Во вторник утром Кэйко отдала на почту толстый конверт, адресованный дяде Хидео. В письме, написанном четким изящным почерком на лучшей рисовой бумаге, выражались сожаления по поводу семейной катастрофы, великодушно признавалась ее необратимость, а затем в подробностях излагался визит Мисако в дом бывшего мужа, когда адвокат обманом заставил ее подписать бумаги. Упоминалось о двух миллионах иен в оберточной бумаге, и перечислялись дорогие вещи, принесенные в свое время Мисако в дом Имаи в качестве приданого. Конверт должен был отправиться специальной курьерской почтой и отдан лично в руки адресату не позднее вечера следующего дня.
Мисако, поглощенная мыслями о снежном видении, к тому времени уже забыла о планах матери. Впервые в жизни необыкновенный дар принес не боль и смятение, а радость. Самой ей в детстве не приходилось лепить снежную хатку, и она догадывалась, что именно со священником, спавшим рядом в комнате под тем же окном, связано новое видение. Новое, чистое, совсем не такое, как прежде.

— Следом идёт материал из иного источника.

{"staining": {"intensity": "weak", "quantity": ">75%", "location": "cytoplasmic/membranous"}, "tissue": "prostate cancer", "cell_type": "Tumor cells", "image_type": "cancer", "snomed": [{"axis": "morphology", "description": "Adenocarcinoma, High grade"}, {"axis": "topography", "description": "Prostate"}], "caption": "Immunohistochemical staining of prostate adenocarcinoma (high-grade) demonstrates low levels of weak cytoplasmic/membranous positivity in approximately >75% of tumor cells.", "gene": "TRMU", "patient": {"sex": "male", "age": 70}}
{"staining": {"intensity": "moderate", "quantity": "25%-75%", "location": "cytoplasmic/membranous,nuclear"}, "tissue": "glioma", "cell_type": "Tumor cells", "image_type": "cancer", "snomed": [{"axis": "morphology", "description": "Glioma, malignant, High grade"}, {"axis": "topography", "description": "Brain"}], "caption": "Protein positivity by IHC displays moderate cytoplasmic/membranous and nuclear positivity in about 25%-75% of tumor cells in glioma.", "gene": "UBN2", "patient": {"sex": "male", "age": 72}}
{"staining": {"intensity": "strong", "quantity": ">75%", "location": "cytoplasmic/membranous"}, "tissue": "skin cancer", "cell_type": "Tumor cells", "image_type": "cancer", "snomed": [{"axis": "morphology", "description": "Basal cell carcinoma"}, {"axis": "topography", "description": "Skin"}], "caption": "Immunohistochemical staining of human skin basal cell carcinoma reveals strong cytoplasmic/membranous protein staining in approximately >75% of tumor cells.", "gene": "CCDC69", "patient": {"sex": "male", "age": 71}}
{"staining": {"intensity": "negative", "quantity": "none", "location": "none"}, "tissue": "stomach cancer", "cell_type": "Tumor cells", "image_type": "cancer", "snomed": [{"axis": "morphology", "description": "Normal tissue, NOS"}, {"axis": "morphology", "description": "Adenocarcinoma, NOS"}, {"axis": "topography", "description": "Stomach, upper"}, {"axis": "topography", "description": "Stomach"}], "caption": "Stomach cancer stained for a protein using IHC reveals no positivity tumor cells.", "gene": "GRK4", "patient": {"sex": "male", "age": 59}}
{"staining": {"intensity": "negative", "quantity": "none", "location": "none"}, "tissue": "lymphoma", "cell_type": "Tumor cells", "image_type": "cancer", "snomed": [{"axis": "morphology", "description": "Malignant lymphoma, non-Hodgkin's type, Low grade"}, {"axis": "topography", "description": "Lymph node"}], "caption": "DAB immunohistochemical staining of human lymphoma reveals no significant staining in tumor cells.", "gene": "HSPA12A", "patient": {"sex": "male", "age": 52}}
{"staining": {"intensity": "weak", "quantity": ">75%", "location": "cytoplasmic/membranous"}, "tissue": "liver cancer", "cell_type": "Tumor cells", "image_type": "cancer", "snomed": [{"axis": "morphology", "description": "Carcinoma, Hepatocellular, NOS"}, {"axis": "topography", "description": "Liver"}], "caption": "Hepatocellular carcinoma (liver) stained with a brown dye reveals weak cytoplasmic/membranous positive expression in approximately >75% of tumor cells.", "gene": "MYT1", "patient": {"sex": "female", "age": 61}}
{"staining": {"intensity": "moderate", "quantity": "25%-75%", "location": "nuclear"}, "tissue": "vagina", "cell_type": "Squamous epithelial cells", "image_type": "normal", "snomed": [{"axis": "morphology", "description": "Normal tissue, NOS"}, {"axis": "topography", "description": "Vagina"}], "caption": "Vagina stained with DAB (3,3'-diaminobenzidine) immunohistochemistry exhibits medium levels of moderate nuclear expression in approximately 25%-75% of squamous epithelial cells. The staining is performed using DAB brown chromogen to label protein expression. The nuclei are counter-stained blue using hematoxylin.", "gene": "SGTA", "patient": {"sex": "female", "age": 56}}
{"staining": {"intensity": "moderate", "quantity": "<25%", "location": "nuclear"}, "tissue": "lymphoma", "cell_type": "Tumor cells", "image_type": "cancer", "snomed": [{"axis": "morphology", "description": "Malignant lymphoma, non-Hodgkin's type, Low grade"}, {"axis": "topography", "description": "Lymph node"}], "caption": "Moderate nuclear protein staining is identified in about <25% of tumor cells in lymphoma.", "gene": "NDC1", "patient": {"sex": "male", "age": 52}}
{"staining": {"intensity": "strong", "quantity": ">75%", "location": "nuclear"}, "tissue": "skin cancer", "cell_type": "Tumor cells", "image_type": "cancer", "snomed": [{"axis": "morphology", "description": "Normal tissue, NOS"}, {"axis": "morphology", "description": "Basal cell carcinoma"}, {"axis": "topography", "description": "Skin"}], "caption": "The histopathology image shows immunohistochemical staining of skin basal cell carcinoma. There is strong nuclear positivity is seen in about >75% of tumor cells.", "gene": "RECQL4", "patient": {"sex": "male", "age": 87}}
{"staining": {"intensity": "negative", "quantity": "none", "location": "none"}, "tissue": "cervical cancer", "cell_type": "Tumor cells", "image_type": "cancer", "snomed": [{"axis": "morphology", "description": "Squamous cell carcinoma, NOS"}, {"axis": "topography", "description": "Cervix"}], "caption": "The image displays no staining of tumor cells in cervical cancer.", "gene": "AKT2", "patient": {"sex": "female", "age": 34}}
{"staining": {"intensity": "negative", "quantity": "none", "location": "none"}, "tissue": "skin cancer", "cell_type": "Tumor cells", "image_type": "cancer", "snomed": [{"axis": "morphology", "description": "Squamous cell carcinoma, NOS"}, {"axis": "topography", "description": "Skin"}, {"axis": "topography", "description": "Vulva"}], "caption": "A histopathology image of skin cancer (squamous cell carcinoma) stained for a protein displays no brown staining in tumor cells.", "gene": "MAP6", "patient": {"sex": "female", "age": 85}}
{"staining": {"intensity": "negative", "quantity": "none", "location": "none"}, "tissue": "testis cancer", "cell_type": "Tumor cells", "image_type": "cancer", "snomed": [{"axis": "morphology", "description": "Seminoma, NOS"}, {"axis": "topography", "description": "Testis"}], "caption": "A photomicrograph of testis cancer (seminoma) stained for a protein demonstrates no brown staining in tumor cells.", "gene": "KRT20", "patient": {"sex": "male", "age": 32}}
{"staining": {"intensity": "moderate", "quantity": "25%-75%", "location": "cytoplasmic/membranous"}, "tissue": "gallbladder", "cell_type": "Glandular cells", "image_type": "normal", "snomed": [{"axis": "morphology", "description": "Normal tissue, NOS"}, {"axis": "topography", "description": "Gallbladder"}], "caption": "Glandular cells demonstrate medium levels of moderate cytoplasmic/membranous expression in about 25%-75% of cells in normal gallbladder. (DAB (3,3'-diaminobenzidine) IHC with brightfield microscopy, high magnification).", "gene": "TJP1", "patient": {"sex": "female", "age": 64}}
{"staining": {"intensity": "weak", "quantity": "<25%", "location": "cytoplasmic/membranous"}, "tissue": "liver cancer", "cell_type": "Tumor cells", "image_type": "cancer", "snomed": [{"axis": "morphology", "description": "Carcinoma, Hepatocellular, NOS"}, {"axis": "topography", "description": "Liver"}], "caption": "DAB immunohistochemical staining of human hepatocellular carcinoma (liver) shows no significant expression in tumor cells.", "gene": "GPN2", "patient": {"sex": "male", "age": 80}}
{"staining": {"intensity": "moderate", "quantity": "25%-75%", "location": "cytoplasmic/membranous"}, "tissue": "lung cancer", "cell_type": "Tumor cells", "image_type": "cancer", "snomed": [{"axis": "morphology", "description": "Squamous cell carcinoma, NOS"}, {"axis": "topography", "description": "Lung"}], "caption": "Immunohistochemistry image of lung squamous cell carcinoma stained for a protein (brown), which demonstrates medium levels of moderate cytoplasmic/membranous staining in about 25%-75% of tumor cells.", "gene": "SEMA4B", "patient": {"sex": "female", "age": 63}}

В три часа того же дня Мисако вошла в палату с горячим чаем и пирожными, рассчитывая, что Тэйсин достаточно окреп, чтобы поговорить. Монах сидел в кровати, аккуратный и чисто выбритый, но серый и осунувшийся, похожий на бумажную куклу, изображающую прежнего благодушного толстяка. При виде Мисако лицо его просияло.